И они налили. И ей и себе. И рожи у обоих при этом расплылись в широченнейшей улыбке, потому что ничто так не ценят мужчины, как признание их мужских поступков и соучастия в них.

А спустя полчаса Донат ушел. Ушел искать квартиру, прибежище, где бы можно было остановиться хотя бы на первое время. Потом и Бруверис ушел. У него были, наверное, свои крестьянские дела, в которые Оля не вникала.

Она осталась одна, и заняться ей было абсолютно нечем. Только думать или вспоминать. Но вспоминать не хотелось. Как-то не к месту еще было вспоминать. Полагалось думать о настоящем, о будущем…

Хотя, по сути дела, она еще ничего не видела, ни в чем не разобралась. Город? Город ей не понравился. Больше того, она была глубоко разочарована…

…День занялся пасмурный, и когда стал моросить дождь, а телега загрохотала по городскому булыжнику, то потянулись вдоль улицы удручающе унылые дома — каменные и деревянные вперемежку. Ей показалось даже, что все тут, как в фильме о дореволюционном прошлом. Но потом это ощущение исчезло. Оттого, наверное, что не было здесь, как в фильме, единого стиля — над деревянными нависали каменные, из грязно-серого кирпича или оштукатуренные, но штукатурка отваливалась от них, обнажая точно такой же грязный кирпич, и, в общем, вся улица выглядела отвратительной и унылой.

А потом обнаружила Ольга, что и люди здесь не такие, чем-то очень отличные от тех, что видела она с детства на московских улицах. Что-то неуловимо другое было в их одежде, пусть даже скромной и почти что бедной. Да при чем тут одежда! Во всем их облике было нечто чуждое, и Оля подумала, что теперь уже никогда не спутает «этих» и «своих».

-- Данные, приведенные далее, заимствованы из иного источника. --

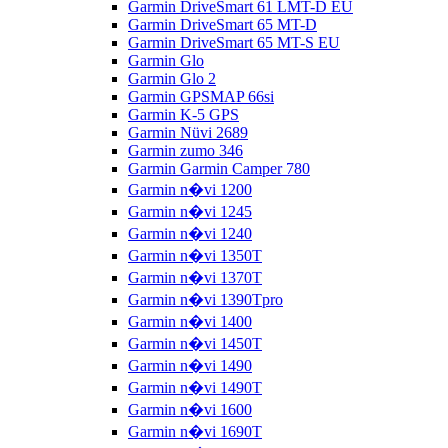
Garmin DriveSmart 61 LMT-D EU
Garmin DriveSmart 65 MT-D
Garmin DriveSmart 65 MT-S EU
Garmin Glo
Garmin Glo 2
Garmin GPSMAP 66si
Garmin K-5 GPS
Garmin Nüvi 2689
Garmin zumo 346
Garmin Garmin Camper 780
Garmin n�vi 1200
Garmin n�vi 1245
Garmin n�vi 1240
Garmin n�vi 1350T
Garmin n�vi 1370T
Garmin n�vi 1390Tpro
Garmin n�vi 1400
Garmin n�vi 1450T
Garmin n�vi 1490
Garmin n�vi 1490T
Garmin n�vi 1600
Garmin n�vi 1690T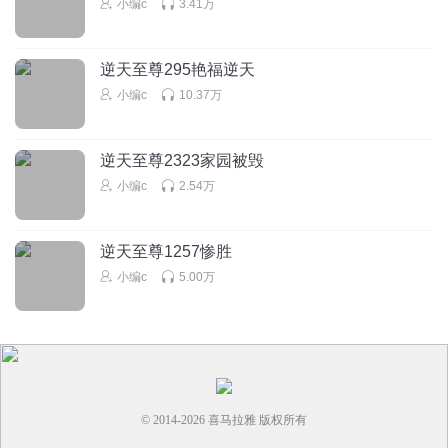
小编c
3.41万
小时光辉
你们管这叫宗门比在外冒险还危险
逆天至尊295艳福逆天
回复
2022-08-23
5
小编c
10.37万
乌龟树上爬
箭射穿头都不带死的厉害了
逆天至尊2323家园被毁
回复
小编c
2.54万
2022-02-07
5
逆天至尊1257惨胜
小编c
5.00万
© 2014-
2026
喜马拉雅 版权所有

И вдруг она увидела живого фашиста…

Все было опять-таки, как в кино. В тех многочисленных военных фильмах, на которые она бегала в Москве. Фашист был рослый, в серо-зеленой форме, в чуть сдвинутой набекрень пилотке, погоны окаймлены широкой серебряной полосой, на боку огромная кобура из черной глянцевитой кожи. Рядом с ним шла девушка в распахнутом весеннем пальто, с непокрытой головой и что-то быстро-быстро говорила. А фашист улыбался. Прямо-таки во весь рот. И такая это была добродушная, заразительная улыбка, что, не будь на нем формы, Оля наверняка бы улыбнулась тоже. Но тут она мгновенно всем телом сжалась, как забившийся в угол, ждущий удара котенок — в глазах и ужас и отчаянная решимость.

Когда телега поравнялась с этой парочкой, фашист мог бы рукой достать до Оли, но он на нее и не взглянул. Да и чего, собственно, ради стал бы он ее разглядывать?.. Но об этом Оля подумала много позже, после того, как уже десятки солдат и офицеров повстречались им на пути и ни один не посмотрел в их сторону.